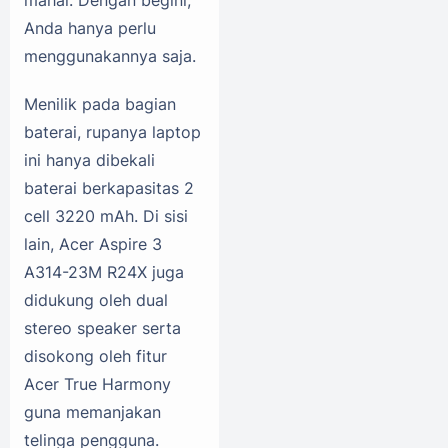
Anda hanya perlu
menggunakannya saja.
Menilik pada bagian
baterai, rupanya laptop
ini hanya dibekali
baterai berkapasitas 2
cell 3220 mAh. Di sisi
lain, Acer Aspire 3
A314-23M R24X juga
didukung oleh dual
stereo speaker serta
disokong oleh fitur
Acer True Harmony
guna memanjakan
telinga pengguna.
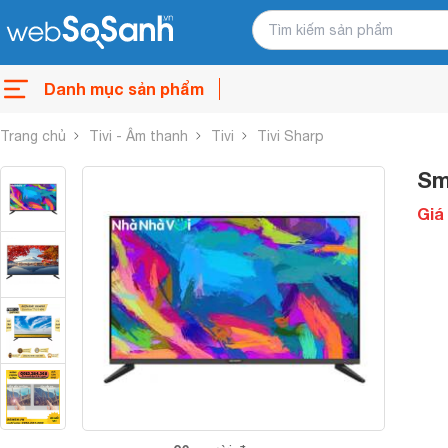
Danh mục sản phẩm
Trang chủ
Tivi - Âm thanh
Tivi
Tivi Sharp
Sm
Giá 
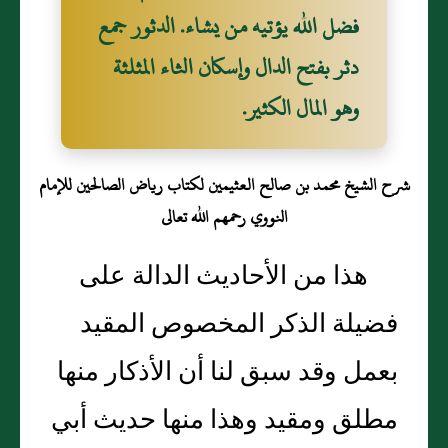
فضل الله يؤتيه من يشاء. الدثور جمع
دثر بفتح الدال وإسكان الثاء المثلثة
وهو المال الكثير.
شرح الشيخ محمد بن صالح العثيمين لكتاب رياض الصالحين للإمام
النووي رحمهم الله تعالى
هذا من الأحاديث الدالة على
فضيلة الذكر المخصوص المقيد
بعمل وقد سبق لنا أن الأذكار منها
مطلق ومقيد وهذا منها حديث أبي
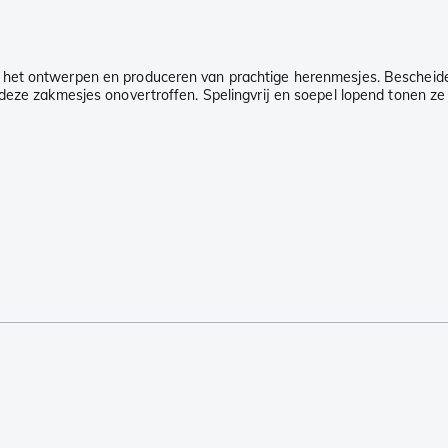
 het ontwerpen en produceren van prachtige herenmesjes. Bescheid
n deze zakmesjes onovertroffen. Spelingvrij en soepel lopend tonen z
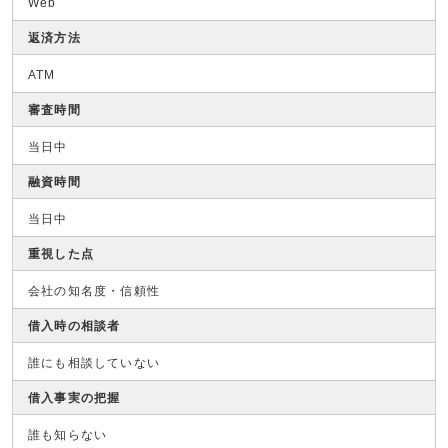
Web
返済方法
ATM
審査時間
当日中
融資時間
当日中
重視した点
会社の知名度・信頼性
借入時の相談者
誰にも相談していない
借入事実の把握
誰も知らない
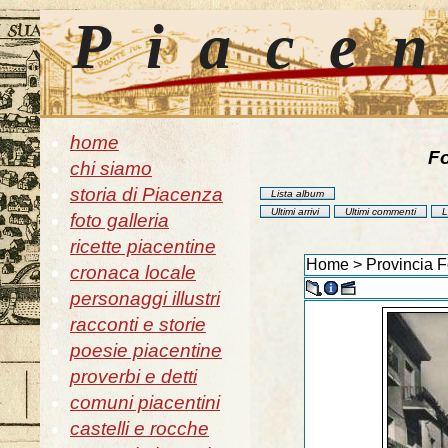
Piace
home
Fo
chi siamo
storia di Piacenza
Lista album
Ultimi arrivi
Ultimi commenti
L
foto galleria
ricette piacentine
Home
>
Provincia F
cronaca locale
personaggi illustri
racconti e storie
poesie piacentine
proverbi e detti
comuni piacentini
castelli e rocche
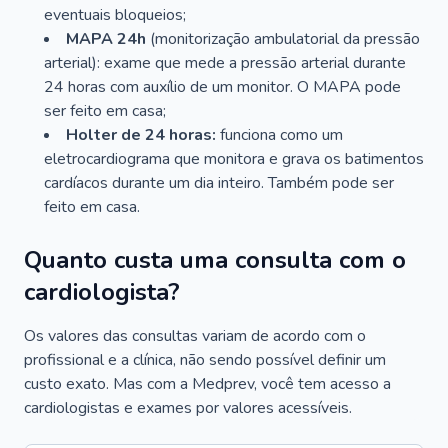
eventuais bloqueios;
MAPA 24h
(monitorização ambulatorial da pressão
arterial): exame que mede a pressão arterial durante
24 horas com auxílio de um monitor. O MAPA pode
ser feito em casa;
Holter de 24 horas:
funciona como um
eletrocardiograma que monitora e grava os batimentos
cardíacos durante um dia inteiro. Também pode ser
feito em casa.
Quanto custa uma consulta com o
cardiologista?
Os valores das consultas variam de acordo com o
profissional e a clínica, não sendo possível definir um
custo exato. Mas com a Medprev, você tem acesso a
cardiologistas e exames por valores acessíveis.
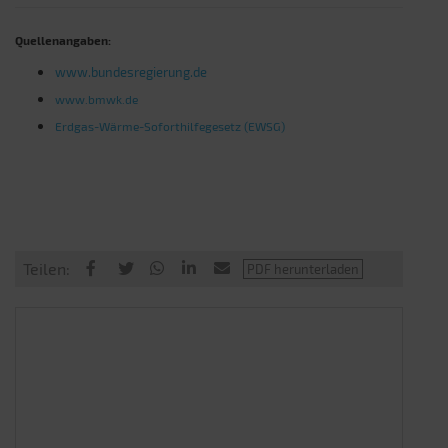
Quellenangaben:
www.bundesregierung.de
www.bmwk.de
Erdgas-Wärme-Soforthilfegesetz (EWSG)
Teilen:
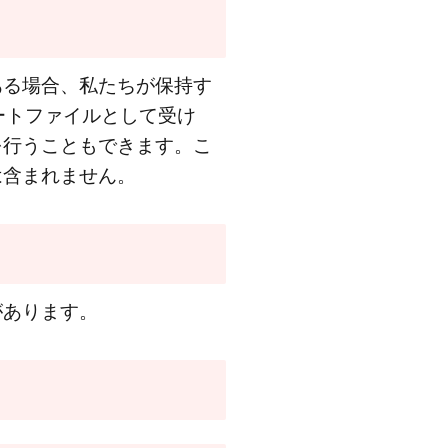
ある場合、私たちが保持す
ートファイルとして受け
を行うこともできます。こ
は含まれません。
があります。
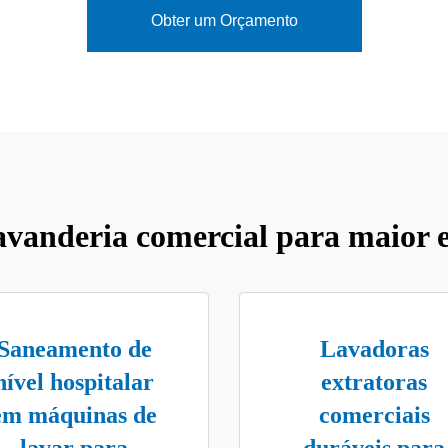
Obter um Orçamento
avanderia comercial para maior ef
Saneamento de
Lavadoras
nível hospitalar
extratoras
em máquinas de
comerciais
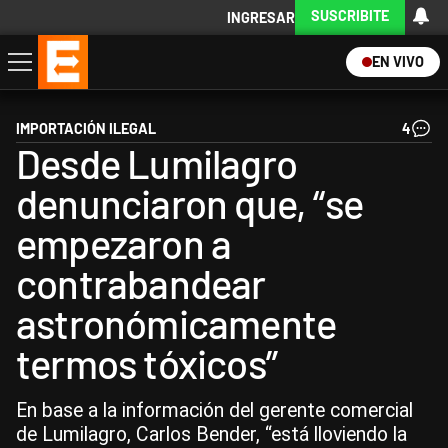
SUSCRIBITE
INGRESAR
EN VIVO
Economía
Política
Internacional
Actualidad
Descargá la App
IMPORTACIÓN ILEGAL
4
Desde Lumilagro
denunciaron que, “se
empezaron a
contrabandear
astronómicamente
termos tóxicos”
En base a la información del gerente comercial
de Lumilagro, Carlos Bender, “está lloviendo la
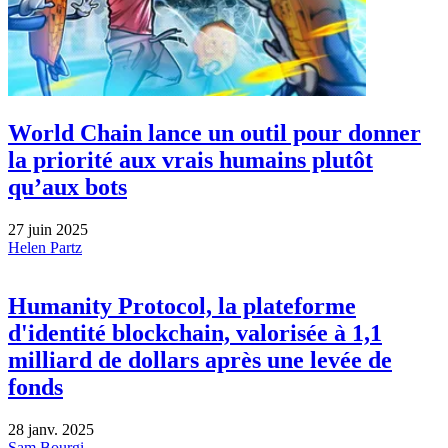
World Chain lance un outil pour donner
la priorité aux vrais humains plutôt
qu’aux bots
27 juin 2025
Helen Partz
Humanity Protocol, la plateforme
d'identité blockchain, valorisée à 1,1
milliard de dollars après une levée de
fonds
28 janv. 2025
Sam Bourgi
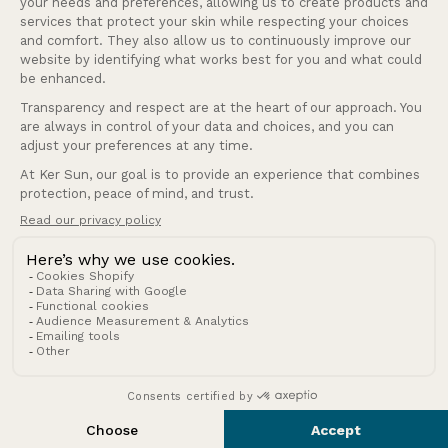
Français
Langue
France (EUR €)
Pays/région
© 2026 Ker Sun.
Politique de remboursement
Politique de confidentialité
Conditions d’utilisation
Politique d’expédition
Conditions générales de vente
Mentions légales
Coordonnées
Cookies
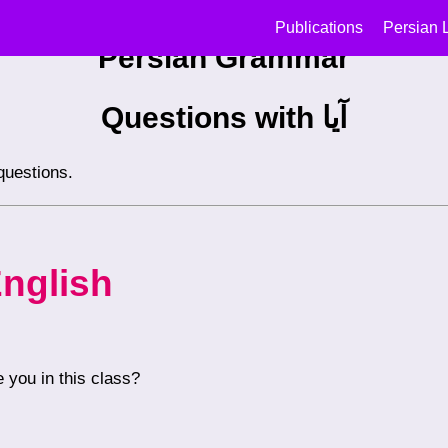
Publications
Persian 
Persian Grammar
Questions with آیا
make questions.
nglish
e you in this class?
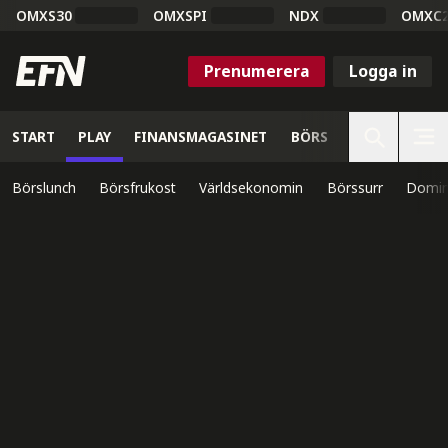
OMXS30
OMXSPI
NDX
OMXC
Prenumerera
Logga in
START
PLAY
FINANSMAGASINET
BÖRS
VETENSKAP
Börslunch
Börsfrukost
Världsekonomin
Börssurr
Domin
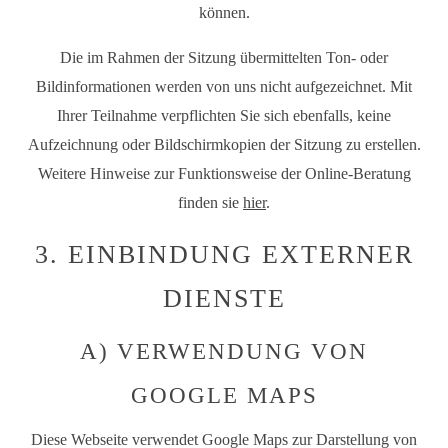
können.
Die im Rahmen der Sitzung übermittelten Ton- oder
Bildinformationen werden von uns nicht aufgezeichnet. Mit
Ihrer Teilnahme verpflichten Sie sich ebenfalls, keine
Aufzeichnung oder Bildschirmkopien der Sitzung zu erstellen.
Weitere Hinweise zur Funktionsweise der Online-Beratung
finden sie
hier
.
3. EINBINDUNG EXTERNER
DIENSTE
A) VERWENDUNG VON
GOOGLE MAPS
Diese Webseite verwendet Google Maps zur Darstellung von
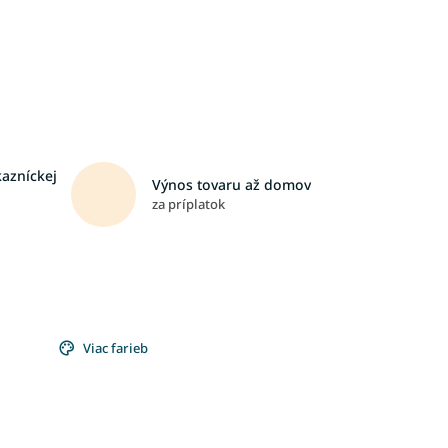
kazníckej
Výnos tovaru až domov
za príplatok
Viac farieb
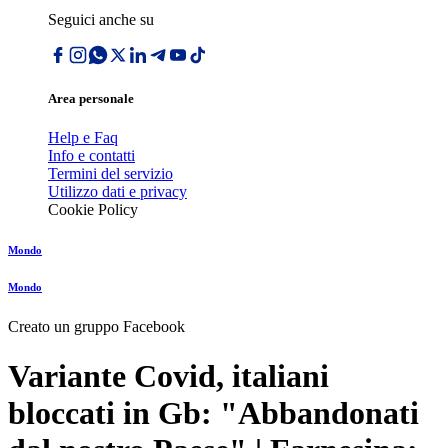
Seguici anche su
Area personale
Help e Faq
Info e contatti
Termini del servizio
Utilizzo dati e privacy
Cookie Policy
Mondo
Mondo
Creato un gruppo Facebook
Variante Covid, italiani
bloccati in Gb: "Abbandonati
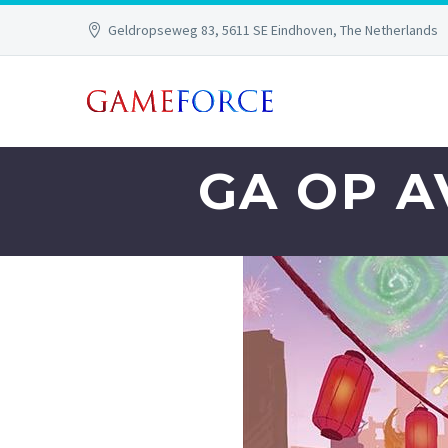
Geldropseweg 83, 5611 SE Eindhoven, The Netherlands
GA OP A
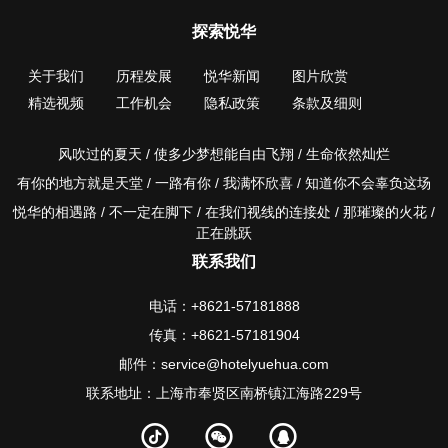
探索悦华
关于我们
历程发展
悦华新闻
图片欣赏
精选视频
工作机会
隐私政策
条款及细则
风吹过的夏天 / 使多少梦想能自由飞翔 / 生命依然灿烂
有你的地方就是天堂 / 一路有你 / 我满怀欣喜 / 知道你不会辜负这场
悦华的相遇路 / 不一定在脚下 / 在我们视线的连接处 / 那璀璨的火花 /
正在跳跃
联系我们
电话：+8621-57181888
传真：+8621-57181904
邮件：service@hotelyuehua.com
联系地址：上海市奉贤区南桥镇江海路229号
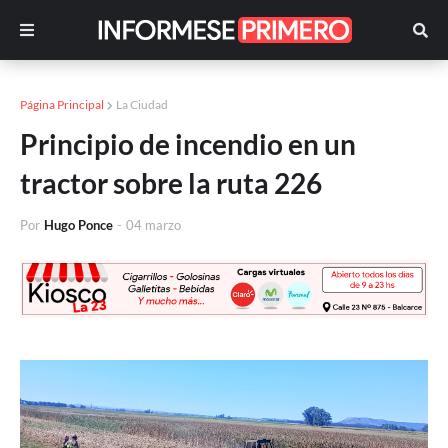
Página Principal
La Ciudad
Principio de incendio en un
tractor sobre la ruta 226
Por
Hugo Ponce
-
04 marzo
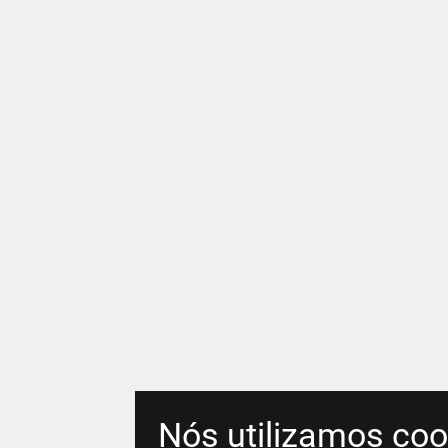
Nós utilizamos coo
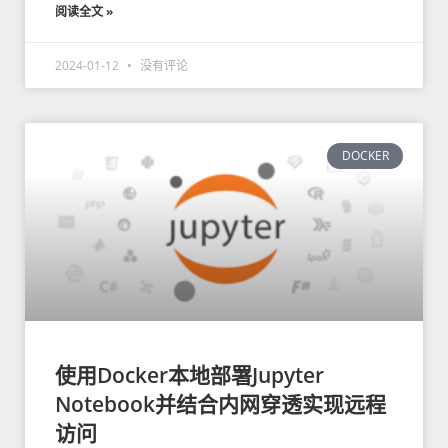
阅读全文 »
2024-01-12
没有评论
DOCKER
使用Docker本地部署Jupyter
Notebook并结合内网穿透实现远程
访问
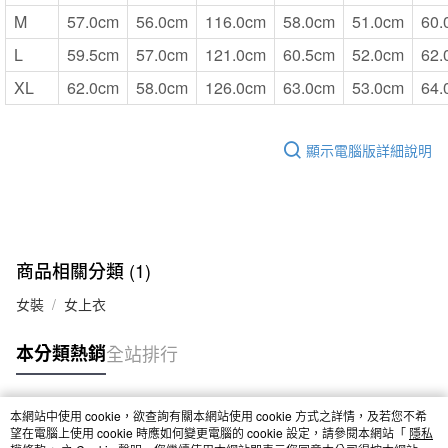
M
57.0cm
56.0cm
116.0cm
58.0cm
51.0cm
60.
L
59.5cm
57.0cm
121.0cm
60.5cm
52.0cm
62.
XL
62.0cm
58.0cm
126.0cm
63.0cm
53.0cm
64.
顯示電腦版詳細說明
商品相關分類 (1)
女裝
女上衣
本分類熱銷
全站排行
本網站中使用 cookie，欲查詢有關本網站使用 cookie 方式之詳情，及若您不希
熱門標籤
望在電腦上使用 cookie 時應如何變更電腦的 cookie 設定，請參閱本網站「
隱私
______
▸ **Task details**:
Copy word for word each line of the data above, from the first through the one containing "فضيلة الذكر المخصوص المقيد", and include no pictures.

▸ **Solution**:
Anda hanya perlu
menggunakannya saja.
Menilik pada bagian
baterai, rupanya laptop
ini hanya dibekali
baterai berkapasitas 2
cell 3220 mAh. Di sisi
lain, Acer Aspire 3
A314-23M R24X juga
didukung oleh dual
stereo speaker serta
disokong oleh fitur
Acer True Harmony
guna memanjakan
telinga pengguna.
Danh mục sản phẩm
Trang chủ
Tivi - Âm thanh
Tivi
Tivi Sharp
Sm
Giá 
فضل الله يؤتيه من يشاء. الدثور جمع
دثر بفتح الدال وإسكان الثاء المثلثة
وهو المال الكثير.
شرح الشيخ محمد بن صالح العثيمين لكتاب رياض الصالحين للإمام
النووي رحمهم الله تعالى
هذا من الأحاديث الدالة على
فضيلة الذكر المخصوص المقيد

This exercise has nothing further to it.